Problem description
Turn the items below into a Markdown table with the columns Row and Line, giving each nonblank line of text its own numbered row. Leave the pictures out.

==========

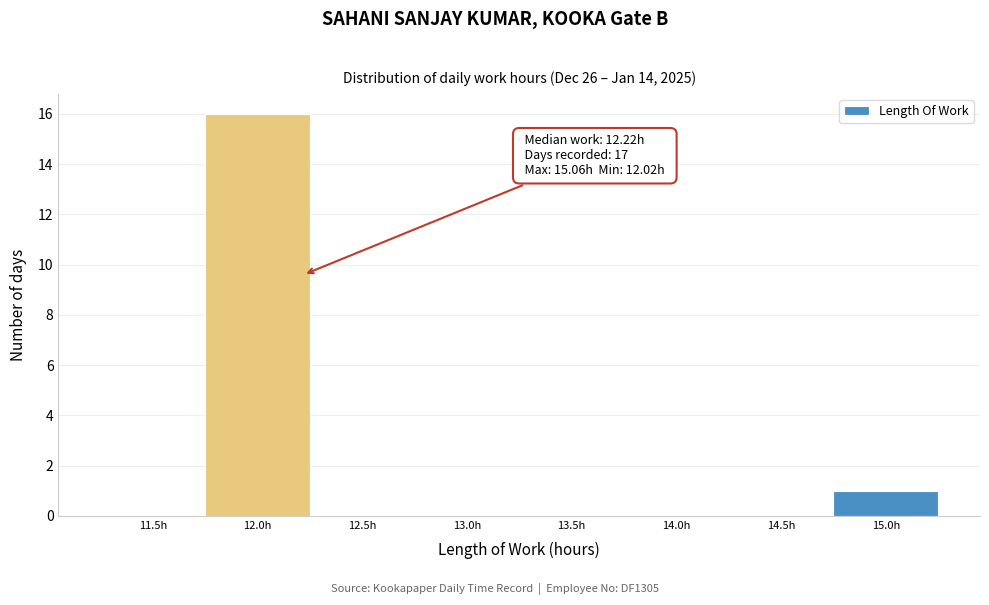

Reading right to left, what are all the values shown in this chart?

15.0h=1	14.5h=0	14.0h=0	13.5h=0	13.0h=0	12.5h=0	12.0h=16	11.5h=0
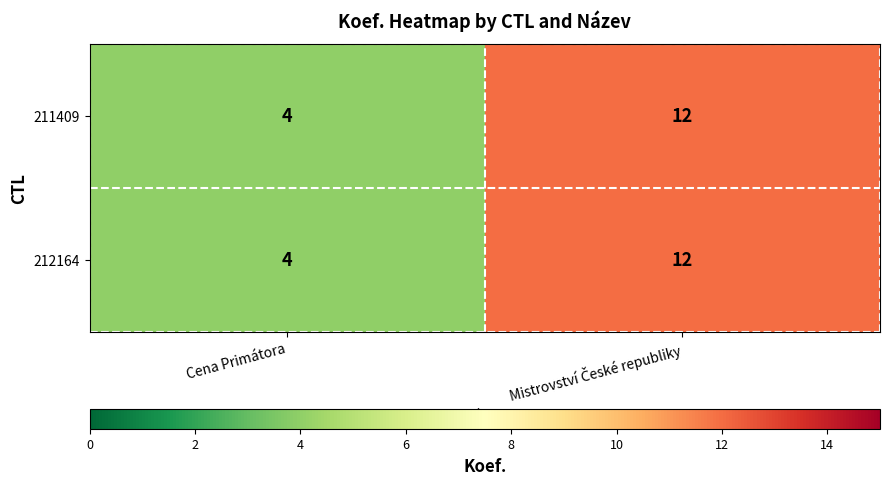

What is the average value of the 211409 series?

8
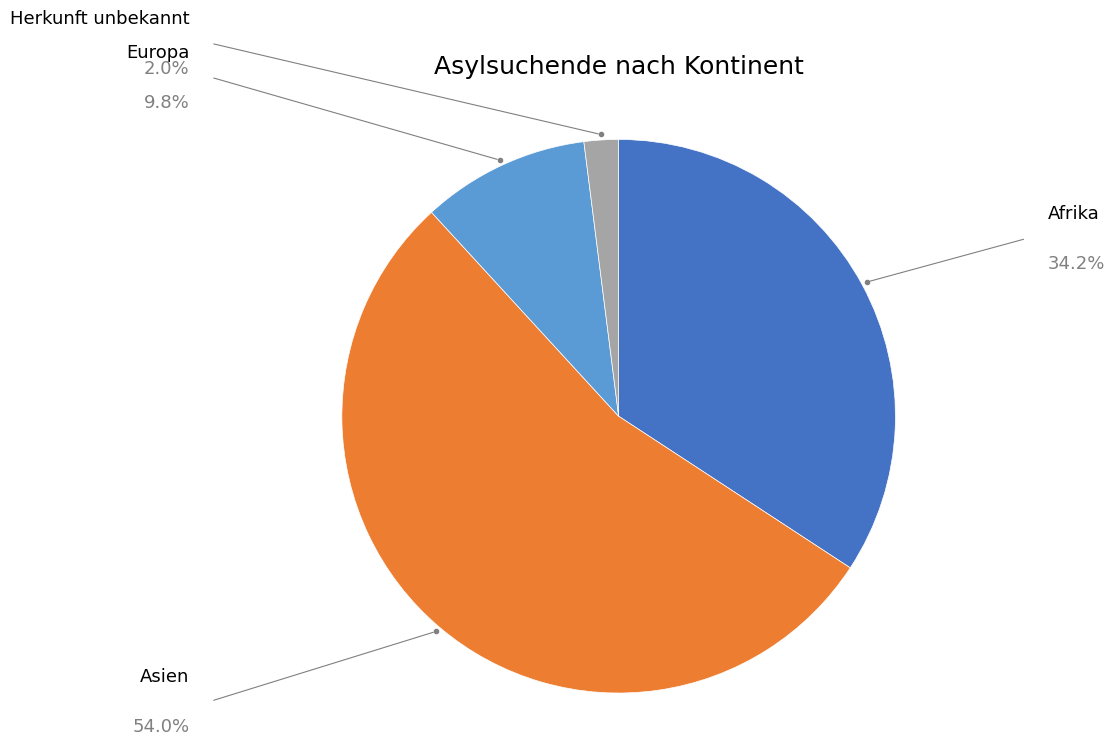

Rank the categories by value from lowest to highest.

Herkunft unbekannt, Europa, Afrika, Asien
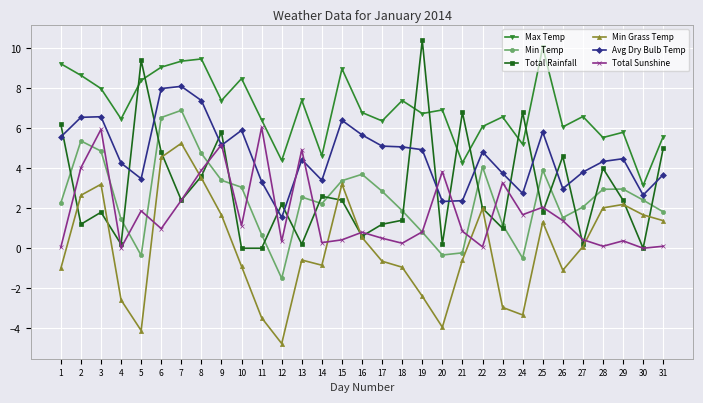

True or false: Total Rainfall and Total Sunshine cross at least once.

True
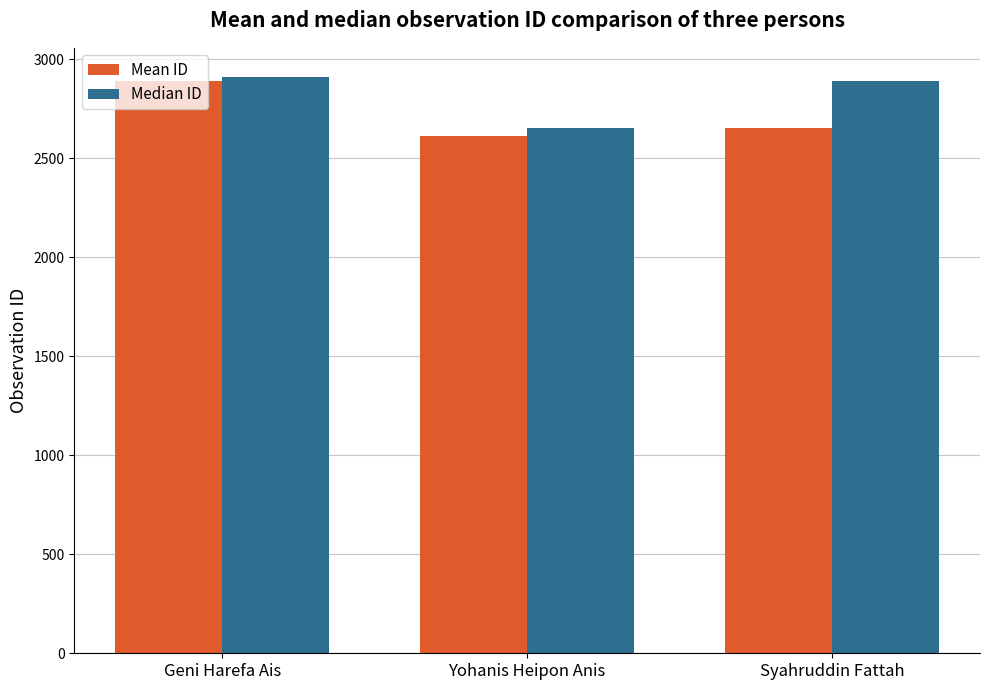

What is the difference between the maximum and minimum values in the Mean ID series?

277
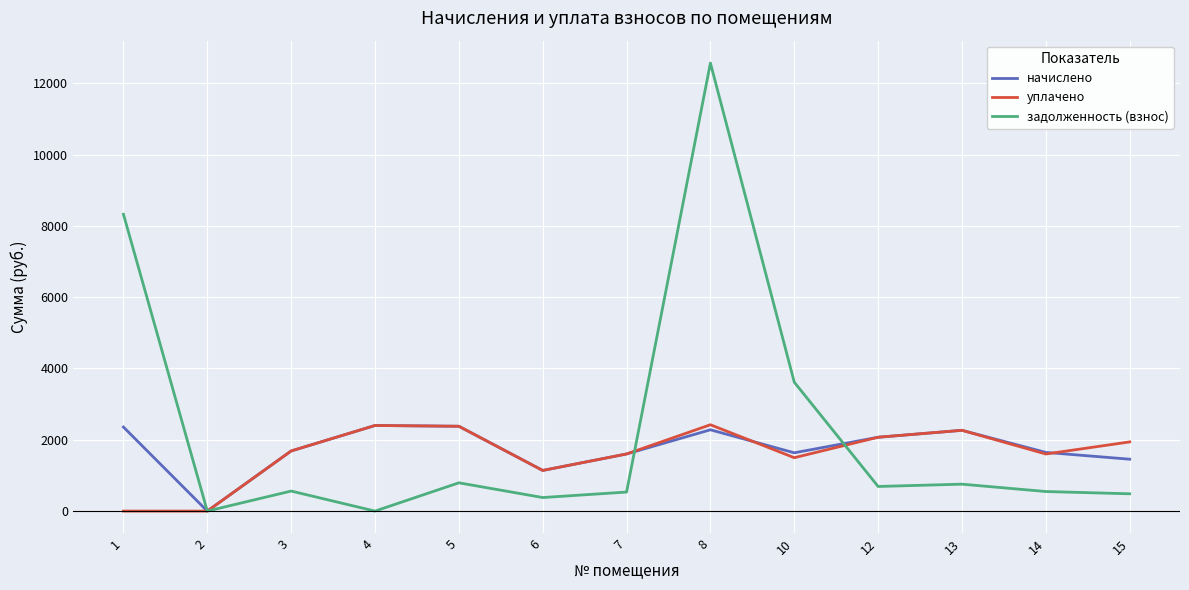

In начислено, how many points are lower than both neighbors (excluding endpoints)?

3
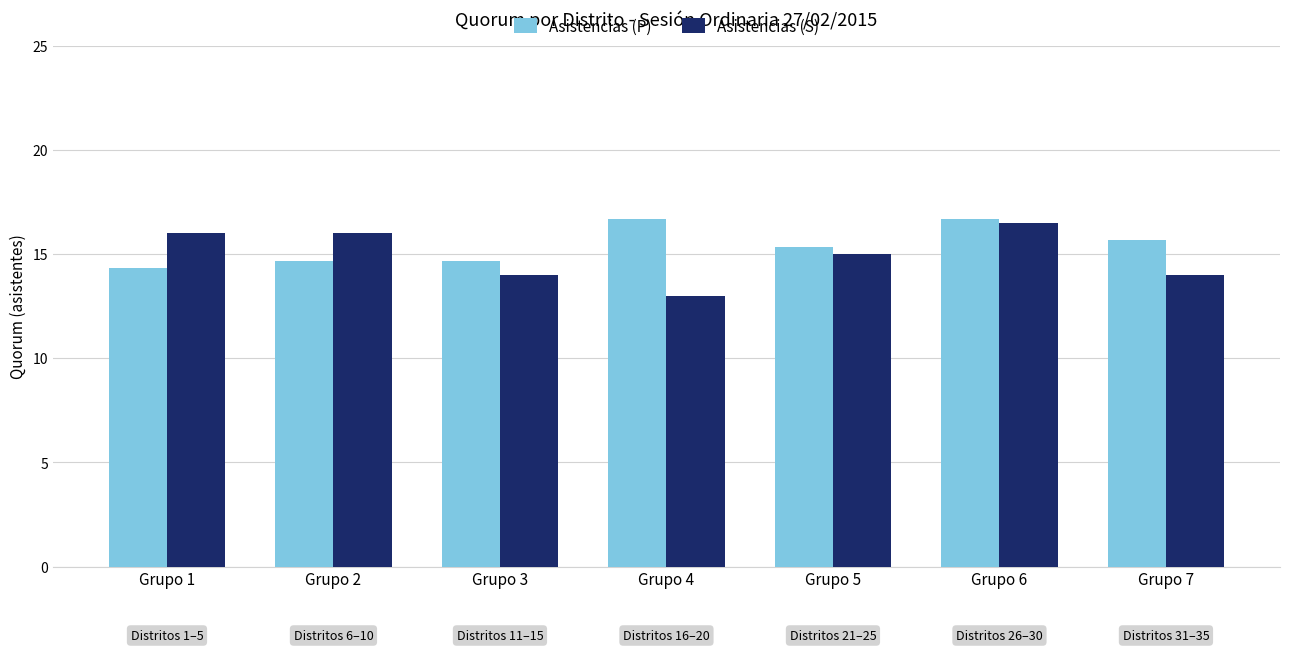

What is the difference between the second highest and second lowest values in the Asistencias (P) series?

2.0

==========

Answer box
| Row | Line |
|---|---|
| 1 | Reading right to left, what are all the values shown in this chart? |
| 2 | 15.0h=1	14.5h=0	14.0h=0	13.5h=0	13.0h=0	12.5h=0	12.0h=16	11.5h=0 |
| 3 | What is the average value of the 211409 series? |
| 4 | 8 |
| 5 | Rank the categories by value from lowest to highest. |
| 6 | Herkunft unbekannt, Europa, Afrika, Asien |
| 7 | True or false: Total Rainfall and Total Sunshine cross at least once. |
| 8 | True |
| 9 | What is the difference between the maximum and minimum values in the Mean ID series? |
| 10 | 277 |
| 11 | In начислено, how many points are lower than both neighbors (excluding endpoints)? |
| 12 | 3 |
| 13 | What is the difference between the second highest and second lowest values in the Asistencias (P) series? |
| 14 | 2.0 |